Essay on Bell Hooks’ “Eating the Other: Desire and Resistance”
Bell Hooks is an African-American author who focuses on the dynamics of the interactions between races, particularly those of the African-American community and those of the Caucasian majority. She was born Gloria Watkins but chose the name Bell Hooks to emphasize a point: “What’s in a name?” Her works range on a variety of topics, mostly focusing on race, gender and society. She was heavily influenced by revolutionist thinkers like Paulo Freire, Martin Luther King, Jr. and Malcolm X. “Eating the Other” is, in some ways, a summation of her sentiments and insights into that dynamic of society.
The main thought of the essay is that those who are a part of the dominant strata of are enticed by the exoticness of the Other. They believe, whether based on fact or social lore, that the pleasure to be derived from sexual relations with the Other is beyond that which they receive from those of their own class. Hooks says that “the exploration into the world of difference, into the body of the Other, will provide a greater, more intense pleasure than any that exists in the ordinary world of one’s familiar racial group.”

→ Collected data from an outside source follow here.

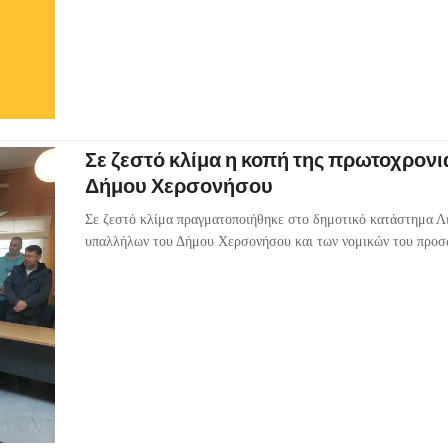
Σε ζεστό κλίμα η κοπή της πρωτοχρονι
Δήμου Χερσονήσου
Σε ζεστό κλίμα πραγματοποιήθηκε στο δημοτικό κατάστημα Λι
υπαλλήλων του Δήμου Χερσονήσου και των νομικών του προσ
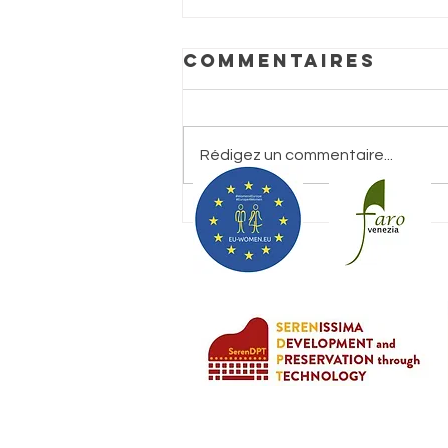
Commentaires
Rédigez un commentaire...
Biennale de
Venise :
Événements
parallèles
2026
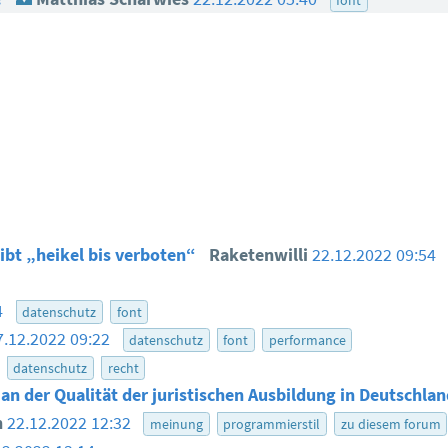
ibt „heikel bis verboten“
Raketenwilli
22.12.2022 09:54
4
datenschutz
font
7.12.2022 09:22
datenschutz
font
performance
datenschutz
recht
an der Qualität der juristischen Ausbildung in Deutschla
n
22.12.2022 12:32
meinung
programmierstil
zu diesem forum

Those white men “claiming the body of the colored Other instrumentally, as unexplored terrain” are seduced by the fact that it is uncommon, indeed frowned upon, by their social class to engage in such activity. They derive pleasure sexually and psychologically by exploring this uncharted terrain and exerting their dominance over it. In this way they drive home the point that they are in control and feed their individual primitive desires and the collective ego of their social class.
Hooks clearly means “the Other” to be anyone in the minority. Given her background, the Other is characterized by those in the African-American society. However, it is not limited to American society. The Other represent all those who are given a raw deal in society. They are the so-called blacks, the Hispanics, the marginalized and anyone else who is considered “different” from the mainstream society. Another contention is that the Other is not only different, but it is also considered inferior to those who deem at as the Other. This, then, applies the role of Other to not only those aforementioned but also to women, members of relatively smaller religions and the young. This would be disturbing, both because it rings true and it is taboo in society, in the context of the article.
Hooks also discusses about the “commodification” of the Other. She says that those who are different and exotic add “spice” to the otherwise bland and weak taste of mainstream society. Their ways and customs are first seen as arcane and incomprehensible, but slowly make their way into the practices in the mainstream, either, unconsciously, in the form of modified practice or, consciously, in the form of alternative entertainment. This is clear in society in the fact that “[the] black body that was most ‘desired’ for its labor in slavery and it is this body that is most represented in contemporary popular culture as the body to be watched, imitated, desired, [and] possessed.”
All in all, Hooks’ views, as expressed in “Eating the Other”, is the extremist view of the mainstream’s need to exert dominance over those that they deem different, and by association, inferior. The Other, for Hooks, is the common African-American who endures White America’s arrogance. They are repeatedly faced by being reduced into instruments that make society “more exciting” for those in the mainstream, something fun but not necessarily alive.